- Hangul: 뜨거운 안녕
- RR: Tteugeoun annyeong
- MR: Ttŭgŏun annyŏng
- Directed by: Nam Taek-soo
- Written by: Nam Taek-soo Lee Nan-young
- Produced by: Jung Hye-young Choi Gi-seop Kim Hong-baek Min Jin-su Nam Taek-soo Kim Ji-seok
- Starring: Lee Hong-ki Baek Jin-hee Ma Dong-seok Im Won-hee Jeon Min-seo
- Cinematography: Ju Seong-rim
- Edited by: Kim Sun-min
- Music by: Lee Jin-hee
- Distributed by: 9ers Entertainment
- Release date: May 30, 2013;
- Running time: 100 minutes
- Country: South Korea
- Language: Korean
- Box office: US$221,232

= Rockin' on Heaven's Door =

Rockin' on Heaven's Door is a 2013 South Korean film directed by Nam Taek-soo, starring F.T. Island lead vocalist Lee Hong-ki as an idol star who learns to cope with his past and rediscovers music during community work at a hospice for terminally ill patients.

==Plot==
Chung-ui is a famous Korean pop star with a temper. After he beats up a man at a night club, he is sentenced to do community service at a hospice for terminally ill patients. The reluctant young man first hates his chores and dislikes the people around him, but as he gets to know their stories, he becomes attached to them. The hospice struggles with funding, leading to a possible close-down, so the hospice in-house band, The Phoenix Band decides to apply to a talent show on television. For this, they need an original song, so they ask Chung-ui to help them. The singer refuses at first, then tries to use the opportunity to reduce his sentence days. He ends up seriously changing his mind about music, his behavior and grows to accept his mother's death, while helping the patients achieve their dreams.

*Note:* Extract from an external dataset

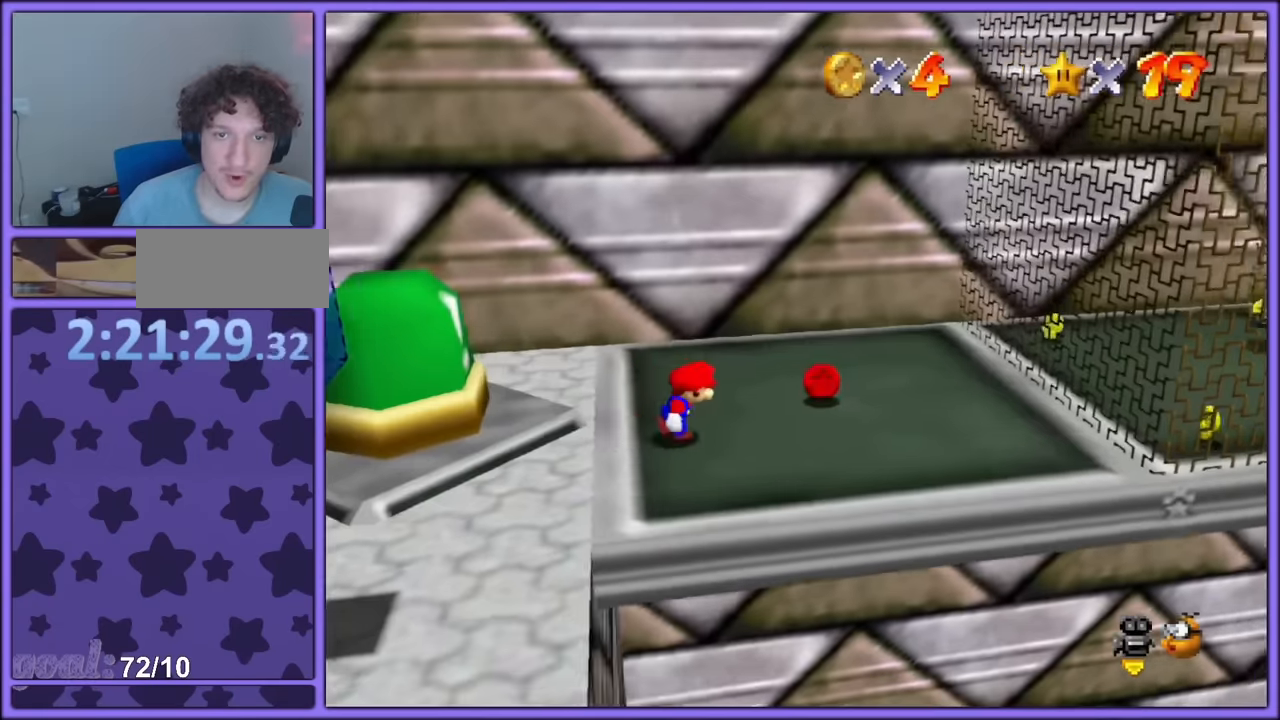
{"buttons": ["L2"], "left_stick": "right", "button_events": [[183, "SELECT", "down"], [233, "L2", "down"], [350, "L2", "up"], [367, "SELECT", "up"], [433, "L2", "down"]]}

Even after the death of the band members, he continues to revive The Phoenix Band each time, assisting new patients.

==Cast==
- Lee Hong-gi as Chung-ui
- Baek Jin-hee as Anna
- Ma Dong-seok as Mu-seong
- Im Won-hee as Bong-shik
- Jeon Min-seo as Ha-eun
- Shim Yi-young as Power Mom
- Lee Min-ah as Ha-eun's mother
- Jeon Soo-kyung as Hospice director nun
- Choi Kwon as Gwang-sam
- No Kang-min as Him-chan
- Bae Ho-geun as Cheol-soo
- Lee Jae-goo as Chung-ui's father
- Kwak Ja-hyeong as Ha-eun's father
- Jeong Joo-ri as Nurse Jeong
- Kim Yoo-in as Nurse Kim
- Kim Kwang-hyeon as producer in preliminary exhibition room
- Kim Hyeon-ah as Chung-ui's mother
- Yoo Chang-sook as Young-sik's dying mother
- Cha Jong-ho as Young-sik
- Shin An-jin as creditor 1
- Baek Ik-nam as creditor 2
- Kim Soo-bok as bathing grandfather
- Hyeon Seong as agency boss
- Yoo Jae-myung as intensive care unit doctor

==Soundtrack==

| No. | Title | Artist | Length |
|---|---|---|---|
| 1. | "Jump" | Lee Hong-ki |  |
| 2. | "Goodbye" | Lee Hong-ki |  |
| 3. | "뜨거운 안녕" (Passionate Goodbye) | Various Artists |  |
| 4. | "편지" (Letter) | Various Artists |  |
| 5. | "평온한 호스피스 병동" (Happy Hospice) | Various Artists |  |
| 6. | "회상" (Remember) | Various Artists |  |

==Release==
Rockin' on Heaven's Door was released in South Korea on May 30, 2013. It received 46,310 admissions during its theatrical run and grossed a total of .

Prior to its domestic release, the film was also sold to Japan, Hong Kong, Singapore, Malaysia, Brunei, and Indonesia. It opened in Japan (with the title Phoenix, Song of Promise) on June 7, 2013, and Singapore on August 22, 2013.